INSTRUCTIONS TO FOLLOW »
How many lines in the entries below contain the string "expression"? Treat uppercase and lowercase as different, and reply with the number alone.

GIVEN RECORDS »
##########

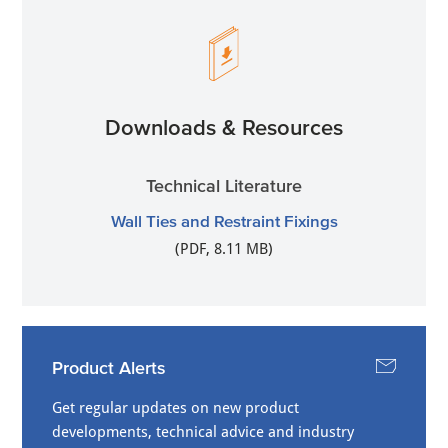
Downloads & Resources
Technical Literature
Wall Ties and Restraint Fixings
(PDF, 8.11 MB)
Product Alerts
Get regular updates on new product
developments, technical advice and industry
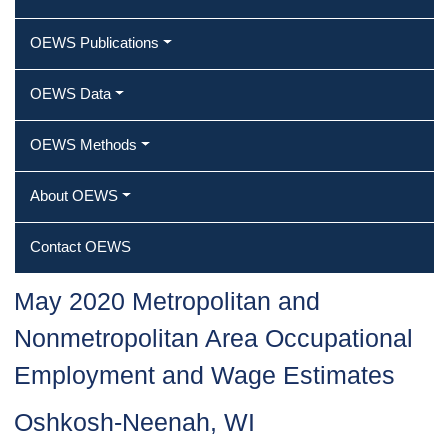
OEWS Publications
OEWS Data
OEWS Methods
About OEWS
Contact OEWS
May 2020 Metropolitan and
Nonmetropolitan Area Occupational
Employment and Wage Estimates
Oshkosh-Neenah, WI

##########

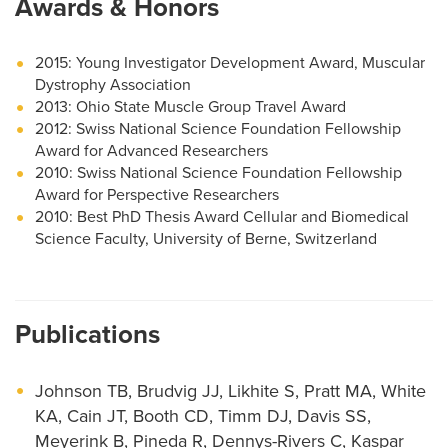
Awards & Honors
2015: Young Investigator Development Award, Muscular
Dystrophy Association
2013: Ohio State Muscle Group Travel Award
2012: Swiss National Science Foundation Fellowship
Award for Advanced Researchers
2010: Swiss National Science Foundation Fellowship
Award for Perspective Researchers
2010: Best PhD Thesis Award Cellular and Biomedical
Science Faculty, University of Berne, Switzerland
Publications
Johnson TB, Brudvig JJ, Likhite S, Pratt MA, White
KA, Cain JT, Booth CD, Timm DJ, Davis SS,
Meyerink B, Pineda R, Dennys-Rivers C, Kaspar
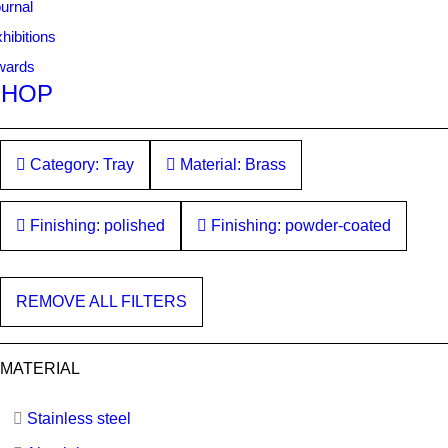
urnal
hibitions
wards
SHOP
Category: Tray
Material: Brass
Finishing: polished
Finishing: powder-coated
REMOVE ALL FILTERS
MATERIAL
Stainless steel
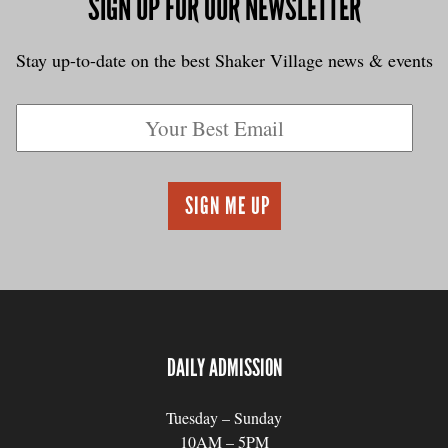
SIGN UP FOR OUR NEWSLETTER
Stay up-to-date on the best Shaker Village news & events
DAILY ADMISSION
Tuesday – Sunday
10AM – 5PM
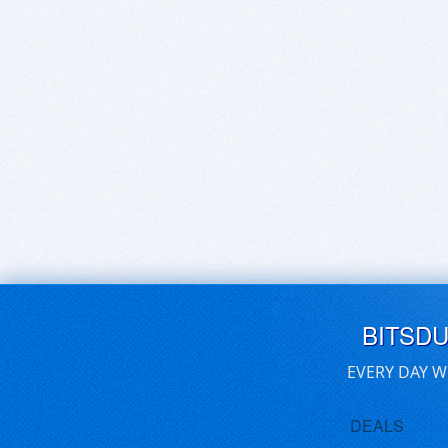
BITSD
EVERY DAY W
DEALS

##########

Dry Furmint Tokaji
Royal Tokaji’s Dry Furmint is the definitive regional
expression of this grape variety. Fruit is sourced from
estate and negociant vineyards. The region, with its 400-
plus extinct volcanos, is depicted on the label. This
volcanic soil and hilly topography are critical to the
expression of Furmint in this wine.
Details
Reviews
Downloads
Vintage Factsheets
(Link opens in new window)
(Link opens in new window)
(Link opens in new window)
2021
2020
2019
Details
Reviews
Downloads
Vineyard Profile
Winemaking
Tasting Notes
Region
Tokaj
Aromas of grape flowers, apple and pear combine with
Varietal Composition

##########

TASK OUTPUT »
2